The Harsh Reality of University Hostel Matters on the Less Privileged

10th January, 2026

By News Desk

Another season of frustration across university campuses is here. Students from less endowed families gnash their teeth in getting to terms with the exorbitant hostel fares of private businessmen simply because that is the system being nourished by the university administrators.

As George Washington Carver put it “Education is the key that unlocks the golden door to freedom”, the reverse is experienced as the universities authorities make it glaring status that their kind of education would not give freedom.

Why should a first year university student have to suffer so much to get accommodation to study? How would the university authorities feel, if those they are admitting to impart knowledge to be denied the opportunity to learn in dignity?

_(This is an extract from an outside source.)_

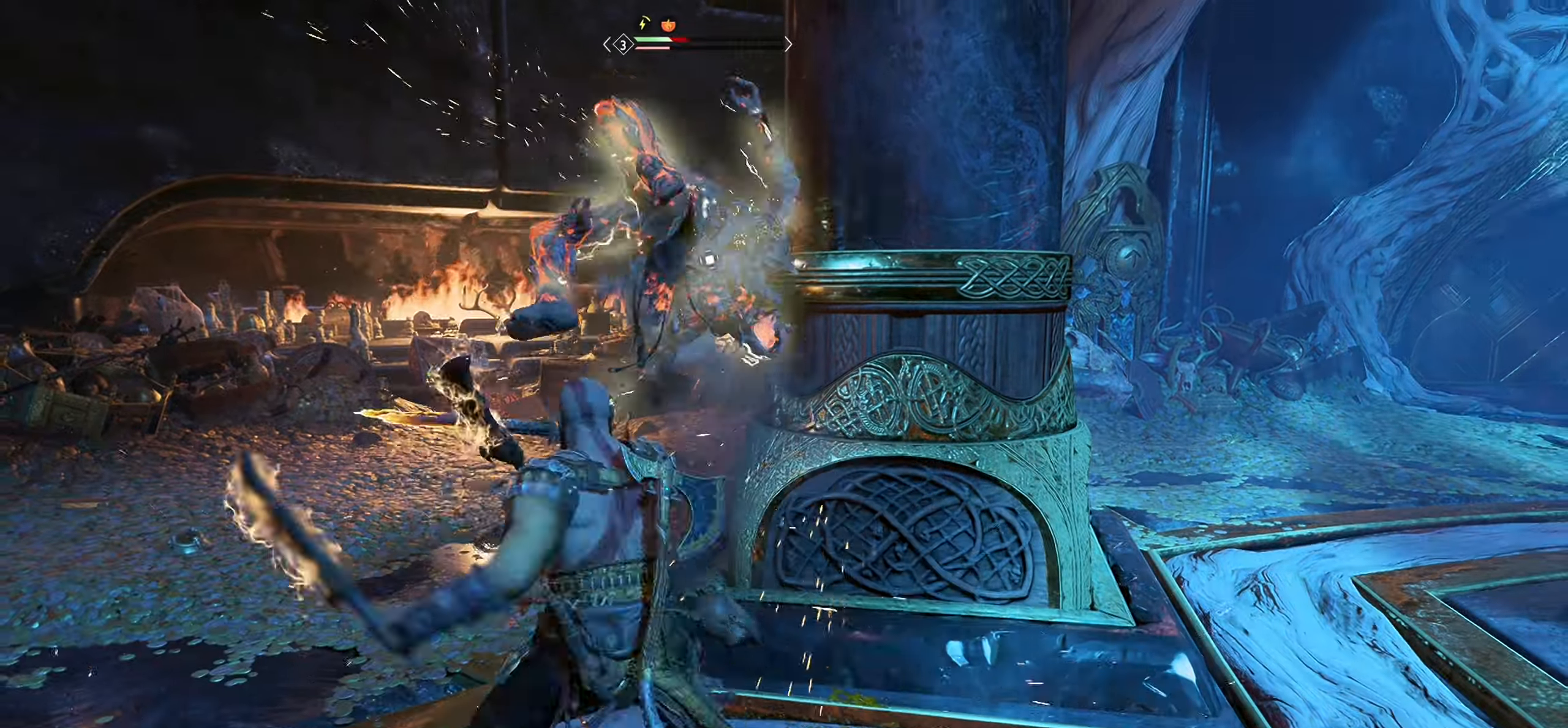
{"buttons": ["R1"], "left_stick": "down-left", "right_stick": "right", "button_events": [[67, "R1", "up"], [150, "R1", "down"], [267, "R1", "up"], [400, "R1", "down"]]}
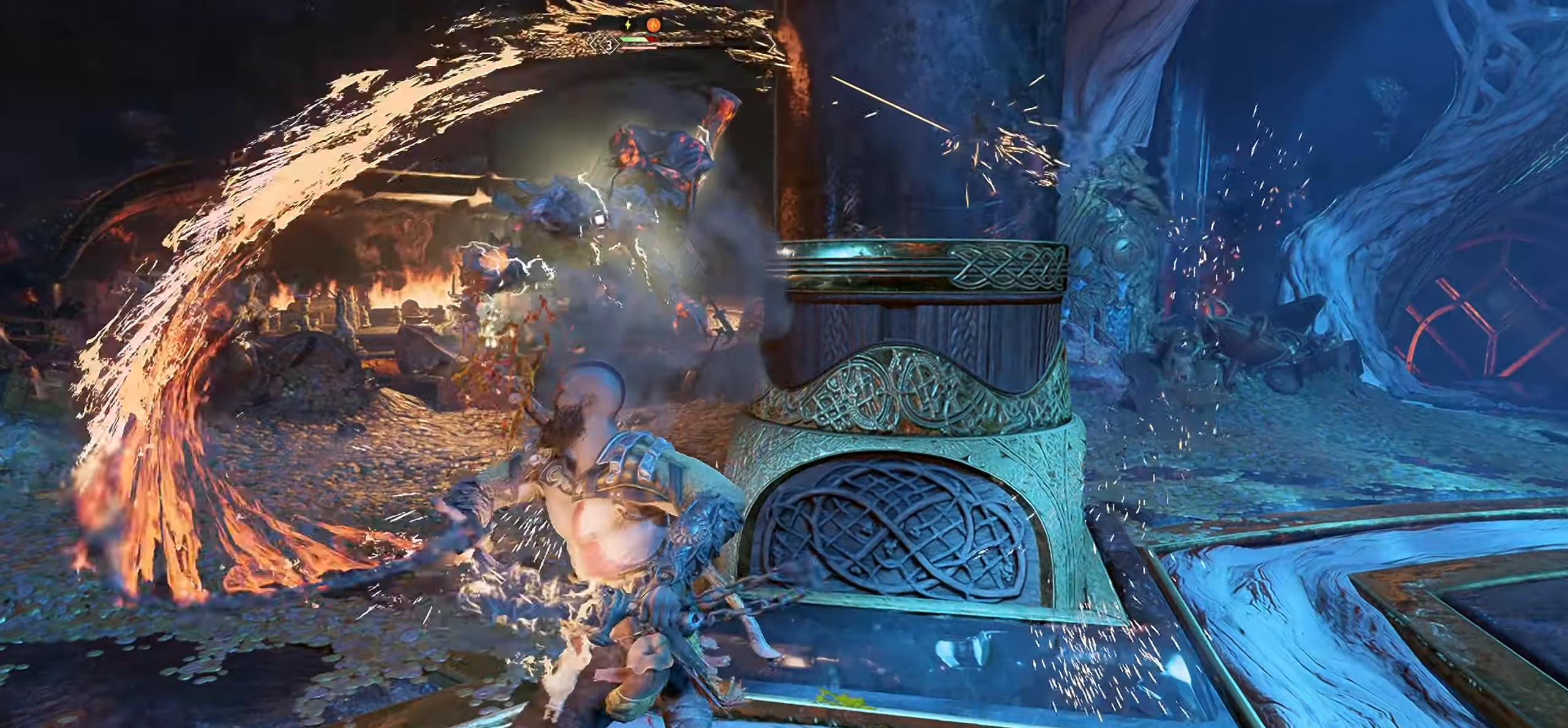
{"buttons": [], "left_stick": "up", "right_stick": "left", "button_events": [[50, "R1", "up"]]}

Common sense is not asking for too much. Traditional authorities were magnanimous enough to release large acreage of lands to these institutions. What prevent them from developing these lands for student hostels such that there would still be vacant rooms awaiting future increments in admissions. That is how pace setters like Dr Kwame Nkrumah did it. Paradoxically, most of the administrators today in these universities were product of Nkrumah’s 2 per room era, even free.

A voice whispers into my ears that say wickedness and demonic machinations are at play as the hostels that charge such exorbitant fees belong to the same managers of our universities on one hand and the politicians on the other. These behaviors make them reluctant to pursue any genuine national course, simply because they may lose or not get what they desired.

As a university, corporate bonds can be sought even from the international finance markets to put up these houses for students.

A student pays between 4000 and 5000 Ghana cedis for a four occupiers single rooms for a year. What at all would make any entity that is interested in providing 100 percent occupancy lose?

Until we eschew greed in this country, we can never move forward. The child who suffers in the hands of those in authority today lives to entrench the tradition. But they must remember their souls would never rest because the earth we live on today is a very balanced scale.